One of the most important political tasks for Democrats is to expose phony “moderation” among Republican pols who have charmed the mainstream media into thinking they are alternatives to Trump and DeSantis. In that spirit, I listened to a key speech by Tim Scott and wrote about it at New York.
With initial curiosity and then growing dismay, I watched a video of Senator Tim Scott delivering what came across as a presidential campaign preview in Iowa this week (it was officially the politically convenient starting point for the Republican’s “Faith in America listening tour“). It’s hard to recall a more stridently asserted expression of belief that the route to national peace and unity requires the subjugation of one party by the other.
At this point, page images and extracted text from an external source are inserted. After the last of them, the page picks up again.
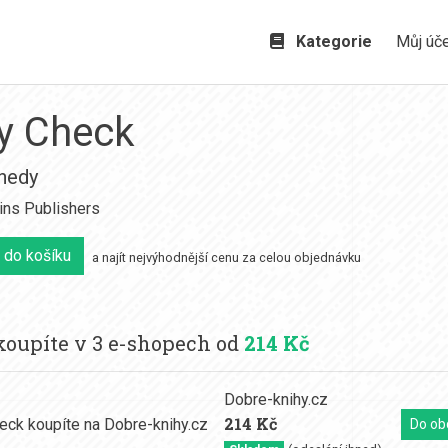
Kategorie
Můj úč
y Check
nnedy
ins Publishers
 do košíku
a najít nejvýhodnější cenu za celou objednávku
oupíte v 3 e-shopech od
214 Kč
Dobre-knihy.cz
214 Kč
Do ob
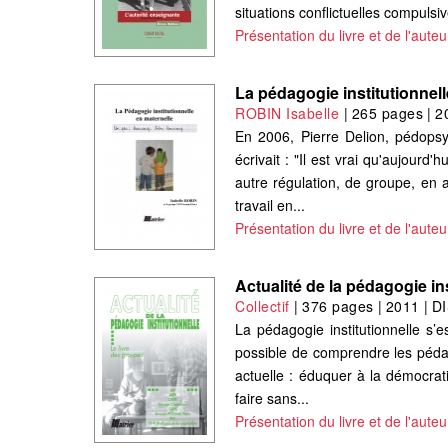
situations conflictuelles compulsiv
Présentation du livre et de l'auteu
La pédagogie institutionnell
ROBIN Isabelle
|
265 pages
|
2
En 2006, Pierre Delion, pédopsyc
écrivait : "Il est vrai qu'aujourd'
autre régulation, de groupe, en a
travail en...
Présentation du livre et de l'auteu
Actualité de la pédagogie ins
Collectif
|
376 pages
|
2011
|
D
La pédagogie institutionnelle s’
possible de comprendre les pédag
actuelle : éduquer à la démocrat
faire sans...
Présentation du livre et de l'auteu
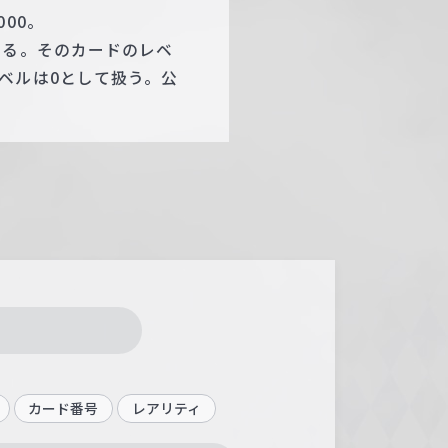
00。
する。そのカードのレベ
ベルは0として扱う。公
カード番号
レアリティ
You wouldn’t know that from some of the media coverage of Scott’s speech. The Hill called it “an encouraging speech — a step back from the gloomy and distressed messaging other Republicans have focused on, centered on the Biden administration, early in the campaign.” CBS News reported that Scott “brought a message of ‘a new American sunrise,’ articulating a positive vision that sets him apart from some possible rivals who have focused more on the cultural divides in the nation.” That’s not at all what I heard. The Washington Post was closer to the truth in calling Scott’s speech a “combative presidential vision,” though the Post also brought up Scott’s past criticisms of Donald Trump and Republican racism, which decidedly did not make it into the remarks he delivered at Drake University in Des Moines.
Not to mince any words, the Scott speech was a relentlessly partisan screed accusing Joe Biden and “the left” of pursuing a “blueprint for ruining America.” Take out the references to Scott’s personal experiences and it could have been delivered by Trump or Ron DeSantis. The senator included just about every standard right-wing attack line. He talked about Democrats wanting to “replace law and order with fear and chaos”; about “indoctrinating kids with nonsense like CRT” while “trapping them in failed public schools”; about subjecting workers to “union bosses”; about liberals “persecuting Christians” and “empathizing with killers while prosecuting” anti-abortion protesters;” about Biden “keeping our minerals in the ground.” He attacked “woke corporations” and “politicians … getting communities hooked on the drug of victimhood” — presumably excluding the communities of conservative Christians whose sense of victimhood he encouraged. And he accused “liberals” of “suggesting” something I have never once heard in my many decades of following politics: that “people like my mama would have a dignified and better life than if I had not been born” (though yes, “liberals” might have suggested having a child was her decision to make, not a politician’s).
Throughout the speech Scott treated “Democrats” as synonymous with every marginal leftist opinion ever uttered (which “woke prosecutors” was he talking about in his attack on Democratic coddling of criminals? The one that San Francisco’s overwhelmingly Democratic voters tossed out of office?). And in the heart of the speech Scott asserted that Biden and his party had broken with “two and a half centuries” of consensus American values. He didn’t quite call Biden a traitor, but that was certainly the clear implication.
So what’s all this media talk about Scott exuding optimism and predicting an American “sunrise”? Is he positioning himself as a kind of Republican Barack Obama, calling on the country to unite across party and ideological lines? No: The “sunrise” business was a proclamation of what could happen if conservatives restored their control of the country, with a GOP presidential candidate carrying “49 states.” Maybe this was a sly reference to the Republican Party prioritizing electability in 2024, but it could just as plausibly be interpreted as a call for a one-party authoritarian state. At the very end of his remarks Scott made a vague reference to a hope that Americans could “again tolerate differences of opinion,” but that may have simply been an echo of his earlier attacks on Big Tech suppression of conservative voices. And in one of the few specific examples of the spectacular GOP future we can expect, Scott credited the Trump tax cuts with creating a virtual economic paradise — until the evil woke left began to implement its “blueprint for ruining America.”
Presumably, Tim Scott will keep spreading this “upbeat message” of partisan and ideological warfare as he tours the country in the coming weeks, like some sort of MAGA Johnny Appleseed. If people really listen, they may stop talking about him as the GOP’s antidote to the raw political passions of the recent past.